Unfortunately she has a very simplistic view of mental illness. In her view, you are either crazy or sane. Her position becomes even more complicated for others to understand because she is highly functional and competent, talented and a tireless and creative worker, and compassionate, caring person in all other respects.
But in relations to others she can be dysfunctional and gradually alienates people. She long ago(23 years) fell out with my family, who could have been supportive of her and would still love to welcome her back into the fold. She hates them with a passion still, and sometimes merely the mention of one of them will be enough to set her in a rage. Our daughters, now living in Melbourne as we continue in Warrnambool, barely speak to her and one still suffers depression, resulting, I suspect, from childhood trauma from her mother’s rages.
I, too, think that childhood trauma is the more likely explanation for my wife’s condition, rather than biological factors. Her mother died when she was about 9 years, possibly 10. Her father was unable to cope and shoved her two brothers and her in an orphanage and the care of the church. These alone would have been a lot for a young girl to cope with but I know that over those years in orphanages and convents she was subjected to some unspeakable cruelty and humiliation. I am not aware of any physical or sexual abuse, but suffer she certainly did. To this day she is reluctant to let people get close to her.

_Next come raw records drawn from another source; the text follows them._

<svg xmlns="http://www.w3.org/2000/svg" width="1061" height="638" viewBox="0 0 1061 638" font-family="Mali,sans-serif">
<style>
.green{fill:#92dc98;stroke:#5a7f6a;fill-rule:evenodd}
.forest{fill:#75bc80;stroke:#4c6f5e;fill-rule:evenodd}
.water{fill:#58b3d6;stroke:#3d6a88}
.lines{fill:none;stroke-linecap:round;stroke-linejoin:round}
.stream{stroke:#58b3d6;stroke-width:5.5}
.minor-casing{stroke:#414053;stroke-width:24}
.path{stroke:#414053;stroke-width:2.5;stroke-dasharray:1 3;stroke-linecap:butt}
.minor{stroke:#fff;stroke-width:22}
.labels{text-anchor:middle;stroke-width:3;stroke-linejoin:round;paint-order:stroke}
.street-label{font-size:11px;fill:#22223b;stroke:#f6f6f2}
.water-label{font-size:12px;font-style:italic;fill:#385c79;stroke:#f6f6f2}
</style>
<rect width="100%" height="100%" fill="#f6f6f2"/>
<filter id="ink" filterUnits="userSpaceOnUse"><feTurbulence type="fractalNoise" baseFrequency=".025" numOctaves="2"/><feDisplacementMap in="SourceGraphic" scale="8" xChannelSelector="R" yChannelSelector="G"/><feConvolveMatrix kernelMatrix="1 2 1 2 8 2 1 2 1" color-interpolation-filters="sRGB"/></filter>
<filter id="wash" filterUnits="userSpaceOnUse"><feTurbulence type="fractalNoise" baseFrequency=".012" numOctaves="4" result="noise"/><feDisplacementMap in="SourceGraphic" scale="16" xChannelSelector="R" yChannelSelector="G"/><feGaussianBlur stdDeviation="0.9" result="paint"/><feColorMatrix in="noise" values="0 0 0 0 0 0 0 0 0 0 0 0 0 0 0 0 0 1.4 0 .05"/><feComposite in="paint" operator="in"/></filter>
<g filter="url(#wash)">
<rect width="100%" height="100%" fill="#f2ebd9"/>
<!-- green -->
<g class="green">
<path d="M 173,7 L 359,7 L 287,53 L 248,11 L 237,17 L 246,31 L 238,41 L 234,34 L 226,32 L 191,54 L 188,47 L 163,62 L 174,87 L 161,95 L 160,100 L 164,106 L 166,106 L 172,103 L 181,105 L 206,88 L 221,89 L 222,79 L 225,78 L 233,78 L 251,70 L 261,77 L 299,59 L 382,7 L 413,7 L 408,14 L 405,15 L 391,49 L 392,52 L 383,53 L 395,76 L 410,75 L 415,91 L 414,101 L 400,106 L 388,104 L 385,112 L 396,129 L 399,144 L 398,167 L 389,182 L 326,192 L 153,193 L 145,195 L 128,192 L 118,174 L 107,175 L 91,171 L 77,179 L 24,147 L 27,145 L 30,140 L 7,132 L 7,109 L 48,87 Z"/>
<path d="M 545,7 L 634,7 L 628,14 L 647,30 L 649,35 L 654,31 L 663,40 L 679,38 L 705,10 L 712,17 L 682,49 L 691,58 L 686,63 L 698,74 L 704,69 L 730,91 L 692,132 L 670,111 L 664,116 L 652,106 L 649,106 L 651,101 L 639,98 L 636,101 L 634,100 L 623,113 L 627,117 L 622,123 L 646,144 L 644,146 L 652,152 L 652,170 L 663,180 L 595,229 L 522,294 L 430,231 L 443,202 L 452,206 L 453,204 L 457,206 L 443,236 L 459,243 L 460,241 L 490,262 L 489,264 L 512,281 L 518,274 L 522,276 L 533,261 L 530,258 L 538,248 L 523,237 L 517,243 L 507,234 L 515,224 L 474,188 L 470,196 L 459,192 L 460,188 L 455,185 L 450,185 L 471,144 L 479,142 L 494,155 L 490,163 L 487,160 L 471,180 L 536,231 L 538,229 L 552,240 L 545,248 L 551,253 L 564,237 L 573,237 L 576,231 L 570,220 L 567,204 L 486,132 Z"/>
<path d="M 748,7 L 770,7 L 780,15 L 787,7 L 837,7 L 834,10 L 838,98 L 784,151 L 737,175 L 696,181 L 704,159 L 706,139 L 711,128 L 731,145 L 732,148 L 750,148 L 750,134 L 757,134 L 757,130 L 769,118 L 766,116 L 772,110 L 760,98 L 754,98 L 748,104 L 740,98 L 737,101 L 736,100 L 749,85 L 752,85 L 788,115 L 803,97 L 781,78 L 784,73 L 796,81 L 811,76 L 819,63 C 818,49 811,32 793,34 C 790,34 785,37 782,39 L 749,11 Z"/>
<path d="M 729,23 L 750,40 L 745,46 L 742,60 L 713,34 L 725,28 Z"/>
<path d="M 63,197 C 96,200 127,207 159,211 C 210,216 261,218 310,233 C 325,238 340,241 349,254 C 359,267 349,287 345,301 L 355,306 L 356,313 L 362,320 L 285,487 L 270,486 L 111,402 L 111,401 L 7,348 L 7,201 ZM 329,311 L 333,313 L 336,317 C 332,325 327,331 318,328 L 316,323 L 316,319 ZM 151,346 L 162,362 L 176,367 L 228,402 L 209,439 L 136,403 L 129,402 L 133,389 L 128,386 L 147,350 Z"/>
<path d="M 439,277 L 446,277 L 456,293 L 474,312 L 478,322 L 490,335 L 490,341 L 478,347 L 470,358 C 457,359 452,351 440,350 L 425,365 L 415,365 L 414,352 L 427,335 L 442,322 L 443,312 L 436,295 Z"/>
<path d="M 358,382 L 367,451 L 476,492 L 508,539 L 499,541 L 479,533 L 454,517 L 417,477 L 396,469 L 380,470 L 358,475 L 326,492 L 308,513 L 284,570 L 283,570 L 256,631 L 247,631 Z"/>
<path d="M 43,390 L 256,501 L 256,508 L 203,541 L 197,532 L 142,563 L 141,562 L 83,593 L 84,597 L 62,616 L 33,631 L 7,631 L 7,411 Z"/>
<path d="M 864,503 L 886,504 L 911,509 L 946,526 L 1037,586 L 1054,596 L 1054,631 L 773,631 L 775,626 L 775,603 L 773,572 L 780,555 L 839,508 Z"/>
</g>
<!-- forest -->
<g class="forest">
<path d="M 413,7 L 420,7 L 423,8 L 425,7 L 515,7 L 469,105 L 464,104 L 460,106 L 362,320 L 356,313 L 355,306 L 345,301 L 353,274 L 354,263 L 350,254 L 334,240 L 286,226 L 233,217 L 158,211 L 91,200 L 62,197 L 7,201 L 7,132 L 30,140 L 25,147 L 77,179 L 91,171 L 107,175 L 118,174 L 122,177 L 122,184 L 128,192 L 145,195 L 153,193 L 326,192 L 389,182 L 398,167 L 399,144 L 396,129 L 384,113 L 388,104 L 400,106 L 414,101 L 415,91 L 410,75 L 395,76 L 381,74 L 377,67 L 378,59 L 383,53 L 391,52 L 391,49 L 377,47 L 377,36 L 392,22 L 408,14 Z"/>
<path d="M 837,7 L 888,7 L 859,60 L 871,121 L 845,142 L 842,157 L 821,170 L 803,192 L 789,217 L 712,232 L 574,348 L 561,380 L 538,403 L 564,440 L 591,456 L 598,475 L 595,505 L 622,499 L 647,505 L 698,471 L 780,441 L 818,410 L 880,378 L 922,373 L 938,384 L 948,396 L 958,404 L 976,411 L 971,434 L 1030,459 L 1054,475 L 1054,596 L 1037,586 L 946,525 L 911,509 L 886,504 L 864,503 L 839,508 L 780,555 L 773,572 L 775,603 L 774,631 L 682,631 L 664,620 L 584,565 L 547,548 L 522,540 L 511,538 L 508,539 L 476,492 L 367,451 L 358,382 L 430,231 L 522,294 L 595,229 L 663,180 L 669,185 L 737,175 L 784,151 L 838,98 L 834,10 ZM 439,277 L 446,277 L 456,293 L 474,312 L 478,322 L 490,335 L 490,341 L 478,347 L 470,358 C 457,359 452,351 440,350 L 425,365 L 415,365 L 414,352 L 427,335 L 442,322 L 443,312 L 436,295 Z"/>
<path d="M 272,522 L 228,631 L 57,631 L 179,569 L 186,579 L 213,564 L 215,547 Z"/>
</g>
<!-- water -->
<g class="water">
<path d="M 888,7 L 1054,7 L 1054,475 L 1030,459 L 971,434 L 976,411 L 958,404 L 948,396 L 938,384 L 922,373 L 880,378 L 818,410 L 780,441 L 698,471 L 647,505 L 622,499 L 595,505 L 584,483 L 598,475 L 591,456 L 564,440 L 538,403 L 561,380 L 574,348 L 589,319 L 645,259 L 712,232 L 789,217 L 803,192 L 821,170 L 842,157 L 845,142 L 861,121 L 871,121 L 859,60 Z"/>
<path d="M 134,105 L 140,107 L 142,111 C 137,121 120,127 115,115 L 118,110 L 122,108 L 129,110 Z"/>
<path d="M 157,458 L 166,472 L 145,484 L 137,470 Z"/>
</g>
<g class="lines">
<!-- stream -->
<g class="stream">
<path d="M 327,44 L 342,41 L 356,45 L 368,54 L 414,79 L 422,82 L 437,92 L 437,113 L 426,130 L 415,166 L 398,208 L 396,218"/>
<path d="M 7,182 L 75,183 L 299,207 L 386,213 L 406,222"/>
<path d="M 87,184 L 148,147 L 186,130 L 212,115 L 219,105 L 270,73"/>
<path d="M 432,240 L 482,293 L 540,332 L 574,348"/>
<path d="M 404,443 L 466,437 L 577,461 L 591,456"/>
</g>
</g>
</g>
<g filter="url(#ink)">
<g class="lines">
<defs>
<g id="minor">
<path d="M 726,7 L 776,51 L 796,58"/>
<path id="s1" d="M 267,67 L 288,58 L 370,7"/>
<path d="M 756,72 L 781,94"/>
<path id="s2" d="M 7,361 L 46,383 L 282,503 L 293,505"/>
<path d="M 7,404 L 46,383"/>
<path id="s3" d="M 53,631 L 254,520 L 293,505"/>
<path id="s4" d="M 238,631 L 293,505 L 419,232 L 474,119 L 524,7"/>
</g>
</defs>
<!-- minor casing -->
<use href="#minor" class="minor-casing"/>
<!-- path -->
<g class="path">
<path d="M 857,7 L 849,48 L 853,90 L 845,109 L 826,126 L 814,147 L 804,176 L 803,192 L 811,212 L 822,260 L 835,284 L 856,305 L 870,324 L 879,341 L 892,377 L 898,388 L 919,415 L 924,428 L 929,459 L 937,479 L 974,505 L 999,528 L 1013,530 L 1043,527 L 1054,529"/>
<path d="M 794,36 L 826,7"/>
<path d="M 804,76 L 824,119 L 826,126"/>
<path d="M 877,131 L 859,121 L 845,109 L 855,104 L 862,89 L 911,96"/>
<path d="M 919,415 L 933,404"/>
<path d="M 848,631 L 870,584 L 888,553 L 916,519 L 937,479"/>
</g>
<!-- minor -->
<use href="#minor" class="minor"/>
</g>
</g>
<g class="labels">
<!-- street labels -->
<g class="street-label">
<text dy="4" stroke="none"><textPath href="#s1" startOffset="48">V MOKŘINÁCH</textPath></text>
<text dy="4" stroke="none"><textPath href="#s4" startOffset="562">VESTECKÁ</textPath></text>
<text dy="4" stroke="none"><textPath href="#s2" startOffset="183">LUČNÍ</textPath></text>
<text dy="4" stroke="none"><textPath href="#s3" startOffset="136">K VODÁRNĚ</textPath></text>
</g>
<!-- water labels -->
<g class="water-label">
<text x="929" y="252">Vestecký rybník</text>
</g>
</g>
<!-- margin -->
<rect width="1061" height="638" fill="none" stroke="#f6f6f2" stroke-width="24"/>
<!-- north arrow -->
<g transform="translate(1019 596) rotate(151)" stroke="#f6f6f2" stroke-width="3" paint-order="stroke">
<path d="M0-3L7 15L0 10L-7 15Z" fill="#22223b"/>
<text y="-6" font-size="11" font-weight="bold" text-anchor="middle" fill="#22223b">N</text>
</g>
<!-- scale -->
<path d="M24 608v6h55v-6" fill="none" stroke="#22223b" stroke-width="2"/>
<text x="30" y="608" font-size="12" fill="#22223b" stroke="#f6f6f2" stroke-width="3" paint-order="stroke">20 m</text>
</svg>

I have done a little research and will follow up your links. On what I have read my wife would fit about 6 or 7 of 10 likely symptoms. An interesting exception is that she’s never shown either suicidal or self-harm indications (unless you count the destruction of human relations as a form of self-harm). In fact, she has a good sense of survival and has coped with the heartbreak of rejection or fighting with our daughters by throwing herself into new work or new learning.
I will try to remember that term “post-traumatic personality organisation”. I agree that it is a much more reliable description.